If I purchase frozen food based on a commercial then what comes out of the oven or microwave should have a passing resemblance to the image implanted in my mind.

Sub franchises may have their own rules, but when the mother company offers evidence of its overflowing sandwiches, then every franchise owner should be accountable to meet the standard of the advertising. This can be hit or miss, but who’s policing this? Of course, consumer beware, and you can take your hard-earned dollars to the shop next door if you please, but come on, how many young people take that to heart? Just look how popular Pizza Hut is.

Hey, Pizza Hut may not falsely advertise, but buying a pan of inch thick pizza dough with a smear of toppings and calling it “deep dish” is egregiously misleading.
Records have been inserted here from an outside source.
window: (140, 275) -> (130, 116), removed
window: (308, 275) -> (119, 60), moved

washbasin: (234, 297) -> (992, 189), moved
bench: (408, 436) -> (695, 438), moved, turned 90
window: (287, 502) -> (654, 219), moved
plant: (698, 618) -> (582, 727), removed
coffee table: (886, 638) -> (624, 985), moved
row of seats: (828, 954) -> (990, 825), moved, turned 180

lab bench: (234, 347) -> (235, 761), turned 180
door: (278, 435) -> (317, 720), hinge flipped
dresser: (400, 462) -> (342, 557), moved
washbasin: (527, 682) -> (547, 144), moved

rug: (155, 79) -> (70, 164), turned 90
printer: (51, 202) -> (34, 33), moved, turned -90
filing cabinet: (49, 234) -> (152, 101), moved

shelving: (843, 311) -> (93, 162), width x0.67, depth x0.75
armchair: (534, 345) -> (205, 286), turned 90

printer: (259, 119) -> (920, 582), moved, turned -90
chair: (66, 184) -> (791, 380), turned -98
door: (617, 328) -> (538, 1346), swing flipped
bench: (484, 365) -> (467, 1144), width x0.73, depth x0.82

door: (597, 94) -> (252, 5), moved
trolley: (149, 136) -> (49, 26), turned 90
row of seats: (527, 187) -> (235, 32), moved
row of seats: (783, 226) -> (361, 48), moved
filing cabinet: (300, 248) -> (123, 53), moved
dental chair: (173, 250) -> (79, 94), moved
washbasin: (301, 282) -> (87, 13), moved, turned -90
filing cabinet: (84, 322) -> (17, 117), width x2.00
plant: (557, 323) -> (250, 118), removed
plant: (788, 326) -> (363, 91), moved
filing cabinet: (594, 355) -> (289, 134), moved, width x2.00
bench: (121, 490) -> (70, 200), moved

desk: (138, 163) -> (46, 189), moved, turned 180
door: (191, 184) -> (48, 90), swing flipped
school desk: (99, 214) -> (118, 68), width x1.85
And I’m not targeting young people as not adept with their money (perhaps no one is better at enforced frugality), but the mendacious doublespeak seems to wash off them as long as their bellies are filled. Correct me if I’m wrong.

All I’m saying is that we deserve better. Companies large and small want your money. From the local butcher with his heavy thumb on the scale to the conglomerate corporations abusing chickens for profit, our government turns a blind eye to the lust for business profit. I’m all for companies making money. Profit itself is not a dirty word. In fact, the correct quote is not “Money is the root of all evil”—that’s insane. It’s “The love of money is the root of all evil”—quite a different thing.

When those in our government allow the runaway pursuit of this money lust at the cost of our food quality and the expense of consumers, they perform a disservice to their constituents.

Of course, there is an election coming up….

Stay Friendly and Healthy.

2 thoughts on “The American (Food) Crisis

  1. Anonymous

    Interesting point that canned food used to be a concern and needed boiling. It seems like there has been good and bad in the modern food standards. The big trouble seems that sometimes rules make no sense like your point about them being allowed to inject chickens.

    An alternative I’ve been reading about is the “know your farmer” movement. Instead of depending upon the government to make the magic rule combination the movement focuses on building trust with individuals you can personally talk to to source your food. I think you’d enjoy reading from the farmer Joel Salatin who is a big advocate of the approach. He has some very good books about our food system and clean food. He’s his blog. https://www.thelunaticfarmer.com/blog

    Like

    1. Thank you for your comment. I do agree that the “know the farmer” movement is gaining a lot of steam in recent years, and hence also the “locally sourced” movement in farmer’s markets and restaurants ensuring their patrons that their products come from local sources, usually meaning anywhere from on site to within thirty or even sixty miles, but rarely further. I will check the blog you recommend, but of course I cannot recommend or endorse any links made on my web site through comments.
      Thanks again for your time in leaving a comment.